**INSTRUCTIONS FOR THE TASK**
Where the word "thumb" shows up in the entries below, please copy the whole line.

[Named joint coordinates]
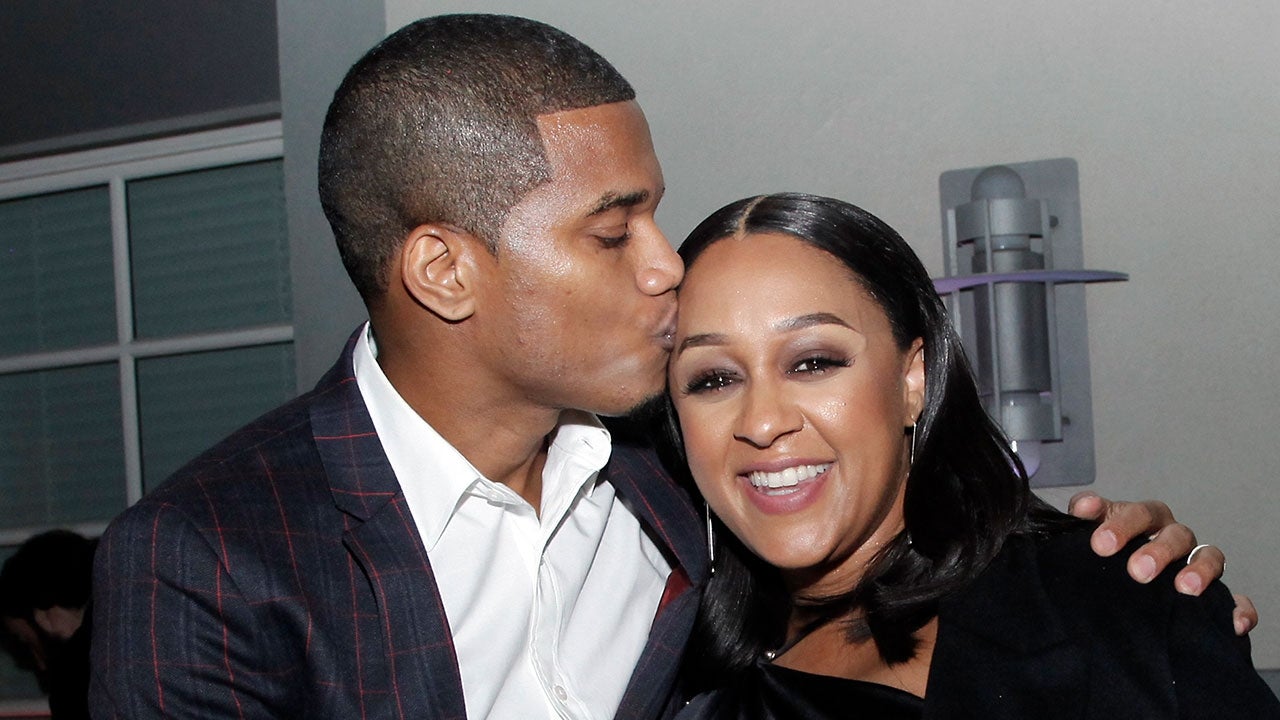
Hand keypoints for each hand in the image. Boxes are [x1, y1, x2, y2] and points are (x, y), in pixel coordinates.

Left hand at [1068, 491, 1257, 635]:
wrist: (1112, 589)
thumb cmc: (1108, 552)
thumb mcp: (1092, 532)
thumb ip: (1086, 516)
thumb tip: (1081, 507)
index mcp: (1145, 521)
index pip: (1140, 514)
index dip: (1122, 525)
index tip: (1100, 544)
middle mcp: (1173, 538)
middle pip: (1176, 535)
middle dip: (1158, 551)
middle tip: (1138, 571)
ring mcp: (1196, 564)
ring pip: (1209, 558)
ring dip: (1200, 571)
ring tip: (1185, 589)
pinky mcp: (1214, 597)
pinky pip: (1234, 600)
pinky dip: (1239, 609)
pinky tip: (1232, 622)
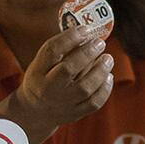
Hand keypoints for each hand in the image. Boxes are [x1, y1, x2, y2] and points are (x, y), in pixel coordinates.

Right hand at [9, 24, 113, 138]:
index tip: (84, 29)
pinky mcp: (74, 114)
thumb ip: (61, 50)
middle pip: (68, 69)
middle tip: (100, 43)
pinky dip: (105, 89)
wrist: (35, 111)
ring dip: (100, 70)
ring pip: (84, 88)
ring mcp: (61, 103)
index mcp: (37, 71)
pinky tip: (108, 76)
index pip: (52, 51)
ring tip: (107, 58)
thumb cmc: (43, 79)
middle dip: (87, 53)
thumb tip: (87, 32)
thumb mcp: (41, 63)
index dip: (70, 37)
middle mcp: (48, 88)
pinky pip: (94, 103)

**YOUR SOLUTION**
thumb cmc: (1108, 552)
thumb mcp: (1092, 532)
thumb ip: (1086, 516)
thumb tip: (1081, 507)
thumb ip: (61, 50)
thumb cmc: (43, 79)
thumb tip: (87, 32)
thumb mcp: (41, 63)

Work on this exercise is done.